▸ Work to complete: Write out the full text on Ray B. Russell below word for word, with nothing added or left out.

Ray B. Russell is an English publisher, editor, author, illustrator, songwriter, and film maker.

==Biography==
Russell runs the award-winning Tartarus Press with Rosalie Parker, and for many years compiled the Guide to First Edition Prices. As an author he has had four collections of short stories, three novellas and four novels published. His story "Loup-garou" was chosen for Ellen Datlow’s The Best Horror of the Year. "In Hiding" was nominated for the 2010 World Fantasy Award, and "The Beautiful Room" for the 2011 British Fantasy Award. Michael Dirda has described Russell as "...among the leading practitioners of classic supernatural fiction".

His novella, Bloody Baudelaire, has been filmed by 3:1 Cinema with the new title Backgammon and was released 2016.

Russell has written full-length biographies of Robert Aickman and T. Lobsang Rampa.

He contributes artwork to Tartarus Press titles, and a selection of his art was on display at the Link Gallery, Dean Clough, Halifax, 2010/11.

Russell is also a songwriter, having previously composed songs released by The Bollweevils. His first solo CD, Ghosts, was released by Klanggalerie in February 2012. The accompanying video presentation was premiered in Vienna in March 2012, and was subsequently shown at Dean Clough Galleries October 2012. Dean Clough Galleries presented The Romance of Shortwave Radio Numbers Stations as a video installation in 2018.

Russell was the co-creator of C.W. Blubberhouse with Mark Valentine.

==Writing==
Guide to First Edition Prices
- Eight editions, Tartarus Press, 1996, 1997, 1999, 2001, 2003, 2005, 2007 & 2010.

▸ Source data:
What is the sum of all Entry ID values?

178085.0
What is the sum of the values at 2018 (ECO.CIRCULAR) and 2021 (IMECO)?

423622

▸ Exercise answer:
Ray B. Russell is an English publisher, editor, author, illustrator, songwriter, and film maker.

==Biography==
Russell runs the award-winning Tartarus Press with Rosalie Parker, and for many years compiled the Guide to First Edition Prices. As an author he has had four collections of short stories, three novellas and four novels published. His story "Loup-garou" was chosen for Ellen Datlow’s The Best Horror of the Year. "In Hiding" was nominated for the 2010 World Fantasy Award, and "The Beautiful Room" for the 2011 British Fantasy Award. Michael Dirda has described Russell as "...among the leading practitioners of classic supernatural fiction".

His novella, Bloody Baudelaire, has been filmed by 3:1 Cinema with the new title Backgammon and was released 2016.

Russell has written full-length biographies of Robert Aickman and T. Lobsang Rampa.

He contributes artwork to Tartarus Press titles, and a selection of his art was on display at the Link Gallery, Dean Clough, Halifax, 2010/11.

Russell is also a songwriter, having previously composed songs released by The Bollweevils. His first solo CD, Ghosts, was released by Klanggalerie in February 2012. The accompanying video presentation was premiered in Vienna in March 2012, and was subsequently shown at Dean Clough Galleries October 2012. Dean Clough Galleries presented The Romance of Shortwave Radio Numbers Stations as a video installation in 2018.

Russell was the co-creator of C.W. Blubberhouse with Mark Valentine.

==Writing==
Guide to First Edition Prices
- Eight editions, Tartarus Press, 1996, 1997, 1999, 2001, 2003, 2005, 2007 & 2010.